### Available records
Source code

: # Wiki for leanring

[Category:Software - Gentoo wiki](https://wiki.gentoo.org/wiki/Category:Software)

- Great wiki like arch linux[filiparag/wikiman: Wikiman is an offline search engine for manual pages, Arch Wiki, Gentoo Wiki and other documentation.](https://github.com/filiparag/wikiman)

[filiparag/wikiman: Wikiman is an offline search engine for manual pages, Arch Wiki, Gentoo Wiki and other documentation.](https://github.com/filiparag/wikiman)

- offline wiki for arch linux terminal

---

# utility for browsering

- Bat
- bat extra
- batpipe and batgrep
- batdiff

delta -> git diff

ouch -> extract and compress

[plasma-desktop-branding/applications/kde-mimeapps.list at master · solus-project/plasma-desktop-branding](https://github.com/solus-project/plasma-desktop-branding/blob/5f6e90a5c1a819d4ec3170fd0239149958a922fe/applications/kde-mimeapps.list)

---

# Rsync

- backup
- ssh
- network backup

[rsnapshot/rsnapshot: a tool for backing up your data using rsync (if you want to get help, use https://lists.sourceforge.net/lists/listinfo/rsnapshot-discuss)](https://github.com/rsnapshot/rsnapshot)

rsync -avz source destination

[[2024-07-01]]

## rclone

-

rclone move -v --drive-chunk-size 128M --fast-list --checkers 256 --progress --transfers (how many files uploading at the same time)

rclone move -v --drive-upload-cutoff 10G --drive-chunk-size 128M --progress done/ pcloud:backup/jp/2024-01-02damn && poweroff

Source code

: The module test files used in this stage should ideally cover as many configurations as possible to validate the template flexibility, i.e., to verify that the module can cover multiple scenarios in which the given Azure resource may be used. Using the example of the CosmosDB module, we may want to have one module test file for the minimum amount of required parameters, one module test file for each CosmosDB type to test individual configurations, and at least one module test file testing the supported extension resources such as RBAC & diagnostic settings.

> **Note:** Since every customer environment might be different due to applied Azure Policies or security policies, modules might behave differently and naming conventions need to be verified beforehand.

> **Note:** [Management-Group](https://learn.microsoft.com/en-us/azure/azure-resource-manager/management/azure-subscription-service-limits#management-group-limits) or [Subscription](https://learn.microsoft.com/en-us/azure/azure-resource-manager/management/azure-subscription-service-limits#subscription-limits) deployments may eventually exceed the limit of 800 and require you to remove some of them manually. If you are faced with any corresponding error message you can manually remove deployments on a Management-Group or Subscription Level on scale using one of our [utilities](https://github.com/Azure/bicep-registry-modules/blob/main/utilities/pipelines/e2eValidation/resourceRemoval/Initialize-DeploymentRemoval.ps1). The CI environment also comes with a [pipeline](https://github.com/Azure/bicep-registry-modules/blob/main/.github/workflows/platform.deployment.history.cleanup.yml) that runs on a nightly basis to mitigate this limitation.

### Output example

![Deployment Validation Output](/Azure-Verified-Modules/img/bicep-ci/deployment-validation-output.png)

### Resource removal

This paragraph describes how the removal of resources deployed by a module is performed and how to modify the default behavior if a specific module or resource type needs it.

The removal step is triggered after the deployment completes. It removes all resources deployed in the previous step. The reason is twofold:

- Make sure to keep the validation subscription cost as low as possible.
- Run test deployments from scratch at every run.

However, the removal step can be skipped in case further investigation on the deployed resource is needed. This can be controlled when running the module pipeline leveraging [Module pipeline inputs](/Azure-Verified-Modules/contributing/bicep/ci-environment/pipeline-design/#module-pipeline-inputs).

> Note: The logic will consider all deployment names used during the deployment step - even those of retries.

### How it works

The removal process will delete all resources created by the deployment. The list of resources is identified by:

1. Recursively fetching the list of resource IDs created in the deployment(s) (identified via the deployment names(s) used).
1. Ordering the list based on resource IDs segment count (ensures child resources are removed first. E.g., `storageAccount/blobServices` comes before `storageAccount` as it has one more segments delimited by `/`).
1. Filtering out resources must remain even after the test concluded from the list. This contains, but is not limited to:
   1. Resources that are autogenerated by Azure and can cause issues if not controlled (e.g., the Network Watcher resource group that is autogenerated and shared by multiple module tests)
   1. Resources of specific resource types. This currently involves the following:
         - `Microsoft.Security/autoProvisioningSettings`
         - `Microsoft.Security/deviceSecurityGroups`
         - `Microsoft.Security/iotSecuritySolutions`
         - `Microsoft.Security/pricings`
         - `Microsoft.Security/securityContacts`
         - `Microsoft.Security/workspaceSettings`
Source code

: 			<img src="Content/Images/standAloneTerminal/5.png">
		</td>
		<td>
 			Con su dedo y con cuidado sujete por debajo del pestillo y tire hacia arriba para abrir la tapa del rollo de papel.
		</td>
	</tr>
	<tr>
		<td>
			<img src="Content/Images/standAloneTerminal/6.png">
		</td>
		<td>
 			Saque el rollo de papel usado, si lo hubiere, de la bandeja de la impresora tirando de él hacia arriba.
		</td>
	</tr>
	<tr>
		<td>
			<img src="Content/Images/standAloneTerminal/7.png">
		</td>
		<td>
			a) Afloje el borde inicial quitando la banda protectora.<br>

### What you need to do
Exact reproduction is required. Give the lines of the data from its first line through the line containing "- Great wiki", and no others.

### Written response
Source code

: # Wiki for leanring

[Category:Software - Gentoo wiki](https://wiki.gentoo.org/wiki/Category:Software)

- Great wiki like arch linux[filiparag/wikiman: Wikiman is an offline search engine for manual pages, Arch Wiki, Gentoo Wiki and other documentation.](https://github.com/filiparag/wikiman)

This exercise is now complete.